- Born: 1948 (age 77–78) Malacca
- Occupations: Judge, lawyer

= Lai Siu Chiu =

Singaporean lawyer and judge

Lai Siu Chiu (賴秀珠 (Lài Xiùzhū); born 1948), is a Singaporean lawyer and judge. She is the first woman to serve as a Judicial Commissioner in Singapore and to serve on the Supreme Court of Singapore as a judge.

== Biography ==
Lai was born in Malacca. She attended Malacca High School where she was discouraged from going into journalism by the headmaster and finally decided to go into law instead. In 1972, Lai graduated from the University of Singapore and then went on to get her master's degree in 1977 from the University of London. Lai joined the bar in Singapore in 1973. She began to practice law soon after graduating and was known for being one of a few women in law to take litigation cases at the time. She says that she enjoyed doing litigation work and later it would help her as a judge. Lai started practicing law at M/s Sim Teow Gok & Co. She then worked for the firm Allen & Gledhill until she became a judge in 1991. She made senior partner at the firm in 1980.

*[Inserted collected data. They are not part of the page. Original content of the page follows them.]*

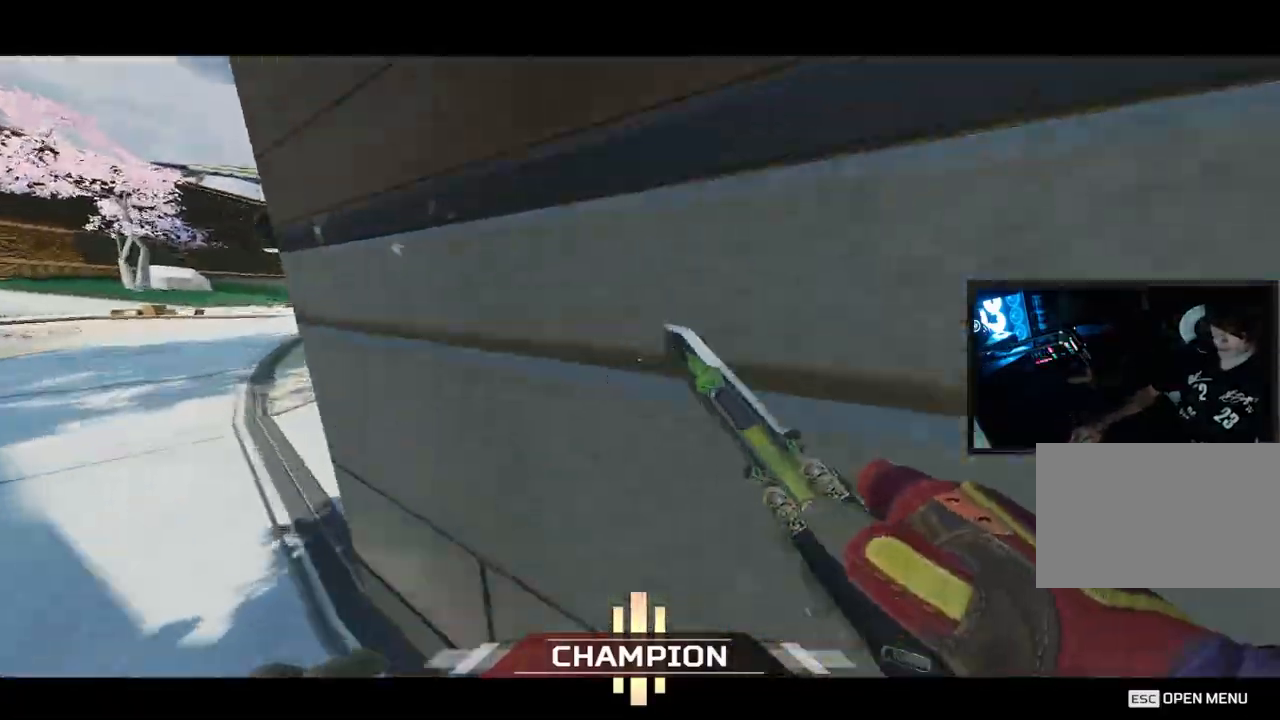
{"keys": ["d", "shift"], "mouse": ["wheel"], "events": [[267, "mouse_wheel", "up"], [333, "mouse_wheel", "down"], [383, "a", "up"], [467, "d", "down"], [467, "shift", "down"]]}
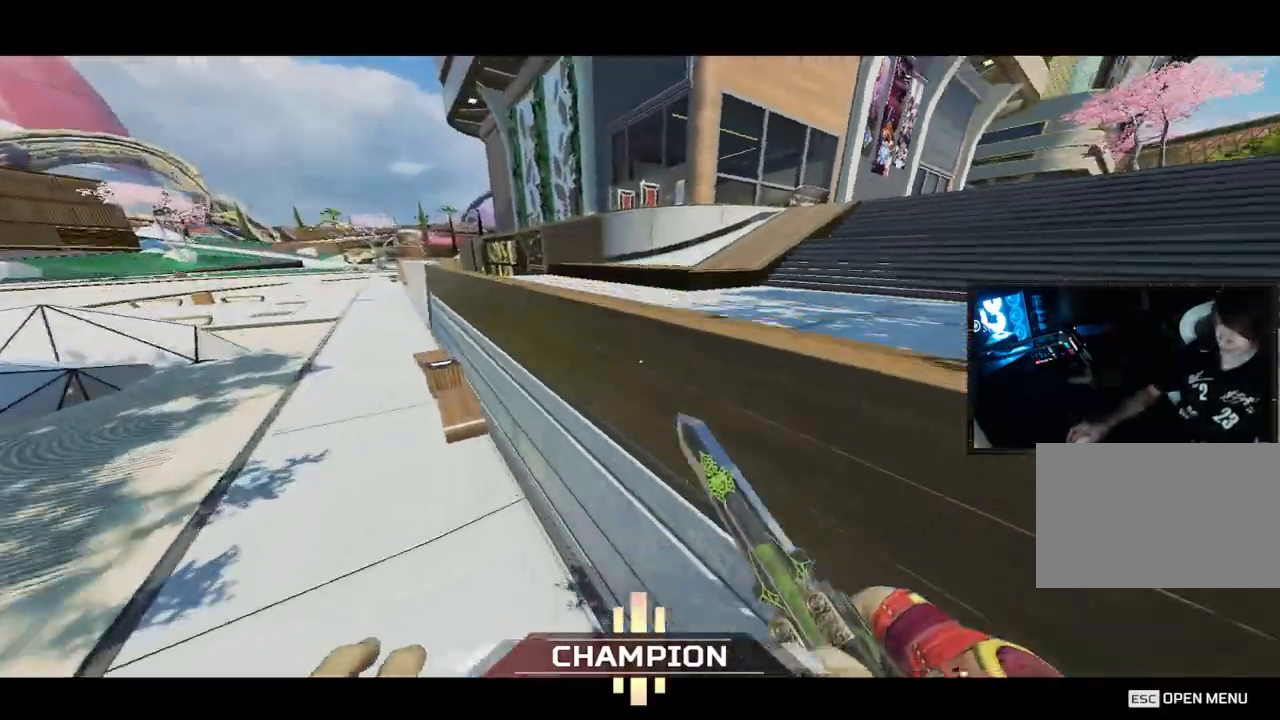
{"keys": ["shift", "space", "v", "w"], "mouse": [], "events": [[17, "d", "up"], [17, "w", "down"], [50, "mouse_wheel", "up"], [483, "space", "down"], [483, "v", "down"]]}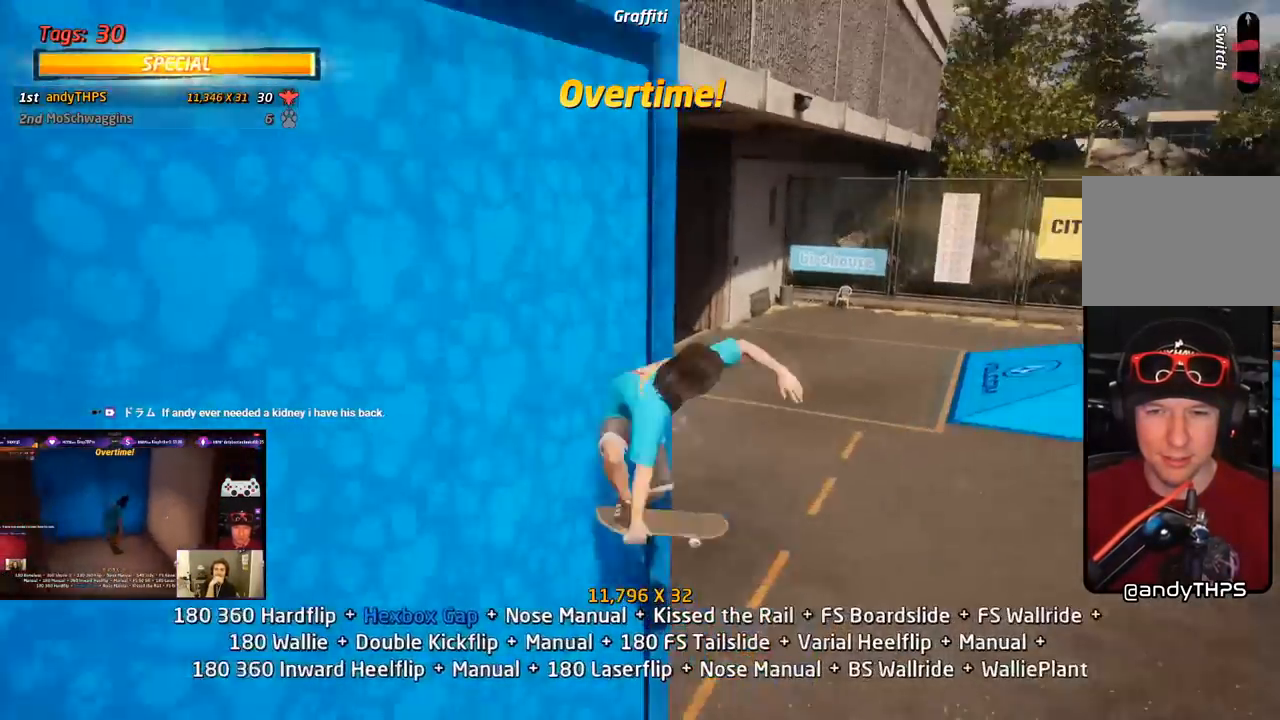
Gameplay with a controller (PlayStation layout); each line is a JSON object with the inputs held at the frame after it. "events" lists button and stick changes between this image and that frame as [ms after this image, input, new state], when the widget could be followed in between. Not read: left_stick.
{"buttons": ["CROSS", "DPAD_DOWN"], "right_stick": "center", "events": [[33, "CROSS", "up"], [83, "CROSS", "down"], [100, "DPAD_UP", "up"], [233, "R1", "up"], [283, "DPAD_UP", "down"], [400, "DPAD_UP", "up"], [500, "DPAD_DOWN", "down"]]}
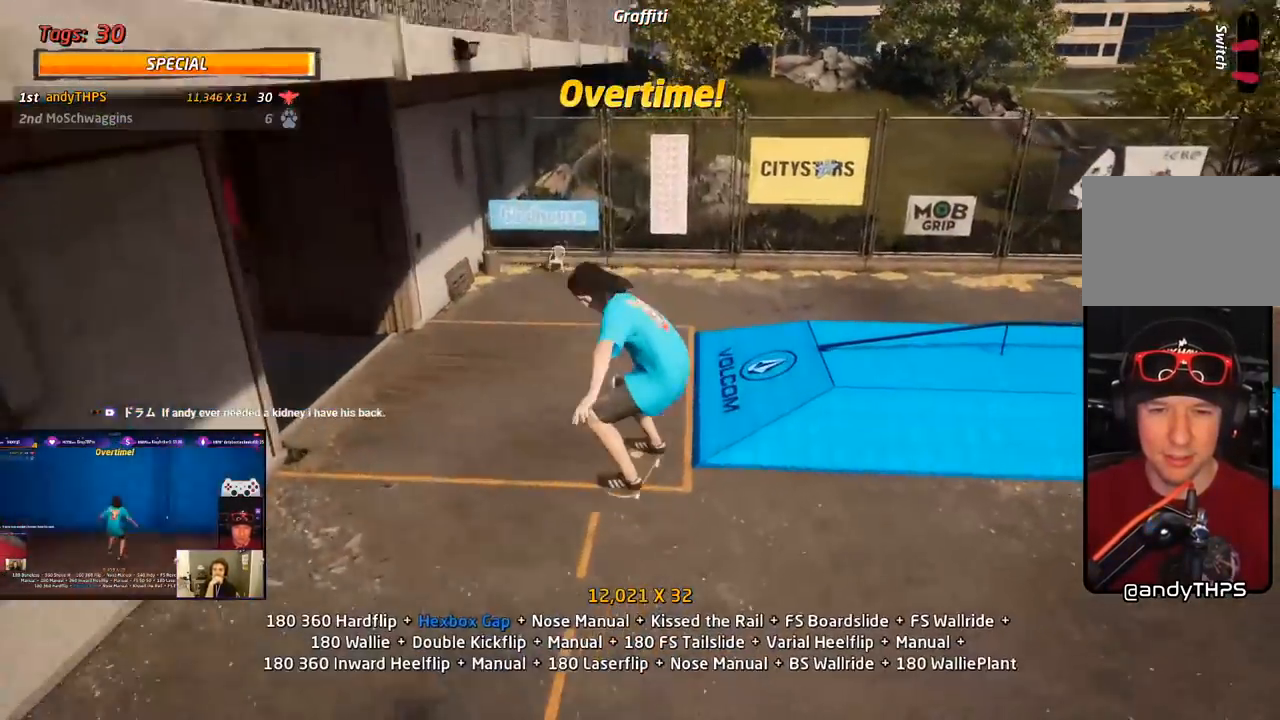
{"buttons": ["CROSS", "DPAD_LEFT"], "right_stick": "center", "events": [[67, "DPAD_DOWN", "up"], [150, "DPAD_UP", "down"], [283, "DPAD_LEFT", "down"], [283, "DPAD_UP", "up"], [333, "DPAD_DOWN", "down"], [433, "DPAD_DOWN", "up"]]}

Lai became the first woman to serve as a Judicial Commissioner on May 2, 1991. On April 30, 1994, she was sworn in as the first female High Court Judge to the Supreme Court of Singapore.

She retired from the Supreme Court on October 30, 2013. In 2015, she returned to the Supreme Court when she was appointed to become a senior judge of the court. She was the only woman to be appointed as a senior judge.

In 2016, Lai was inducted into the Singapore Women's Hall of Fame.

Lai became the first deputy chair of the Children's Charities Association in the 1980s and later became chair of the organization. Between 2006 and 2013, she was the chair of the Membership and Social Committee of the Singapore Academy of Law. Lai has also been very involved in the Yellow Ribbon Fund (YRF) for rehabilitation of ex-offenders.